Any company, state-owned or municipal institution or even sole trader that processes the personal data of EU/EEA residents enabling their identification is subject to the General Data Protection Regulation (“GDPR”). Its requirements extend to companies outside the EU/EEA offering goods or services to EU/EEA residents. This article explores ways of ensuring GDPR compliance when it comes to processing data in emails.

 

A company found to be in breach of the GDPR faces a fine of EUR 20 million or 4% of its total worldwide turnover in the previous financial year.
 
The first thing that springs to mind when it comes to processing data in corporate emails is GDPR requirements for marketing activities, including commercial messages, yet there are other equally important aspects, such as email encryption and security.
 
What companies are covered by GDPR requirements?
 
When a company gathers, keeps or otherwise processes personal data in EU/EEA countries, this processing is governed by the GDPR regardless of the company’s location.

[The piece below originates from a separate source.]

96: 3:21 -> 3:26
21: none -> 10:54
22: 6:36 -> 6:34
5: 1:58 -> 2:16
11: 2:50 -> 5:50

Many companies will have to adjust their business model in order to meet GDPR requirements because every company is made up of people: staff, customers, and business partners.
 
The GDPR provides for integrated data protection and data protection by default, i.e. companies always have to consider the effect all new and existing goods and services have on data protection. GDPR article 5 lists processing principles a data controller has to follow. Encryption and pseudonymisation are only a few of the recommended technical measures aiming to minimise potential damage if a third party gains access to the company’s emails.
 
Email encryption is a suitable method to maximise the protection of personal data available from emails. This helps the company show it has taken appropriate technical and organisational measures in data processing to ensure GDPR requirements are met and the data subject’s rights protected. Though email encryption is not mandatory under the GDPR, each controller is required to take appropriate measures to ensure data processing is in line with the GDPR.
 
Email storage
 
To ensure personal data is kept no longer than necessary, the GDPR requires the controller to prescribe time limits for deletion or periodic review. The controller has to take all reasonable steps to correct or delete any data that is inaccurate. Deletion is a key part of data processing and data must be deleted to meet GDPR requirements. Deletion is one of six data protection principles. GDPR article 5(e) states that personal data can be kept no longer than necessary for the purposes it is processed for. Deletion is also one of a person’s rights protected by GDPR article 17, the familiar right to be “forgotten.” A data subject has the right to ask the controller to delete their personal data without undue delay, and the controller has to do so without undue delay. Of course, each request should be assessed on its merits and there are exceptions when the controller (company) may refuse deletion (e.g. in the public interest). Barring reasonable exceptions, the controller is required to delete any personal data they no longer need or that has become useless for the purpose it was originally obtained for.
 
How can data deletion requirements be applied to emails? Many of us never delete our emails. There are many good reasons to keep them for some future use. We may have to review our emails sometime in dealings with our business partners, or our emails might contain some information necessary for pending litigation. Though these reasons for keeping data are very important, one thing to remember – the more data we keep the greater the company’s liability will be if a data breach occurs. And the EU legislation provides for deletion of unnecessary personal data. The GDPR requires a company to periodically revise its email storage policy in order to minimise the amount of data stored in staff emails and to compile only the information that could be necessary for the purposes described above. The company must have documentation that balances its legitimate business interests with the data protection duties laid down by the GDPR.
 
From a technical viewpoint, deleting data available from emails can be a fairly straightforward process the company can automate to ensure its emails are deleted with a regularity it prescribes. Whatever policy on email storage and deletion the company adopts, this helps it mitigate GDPR non-compliance risks significantly.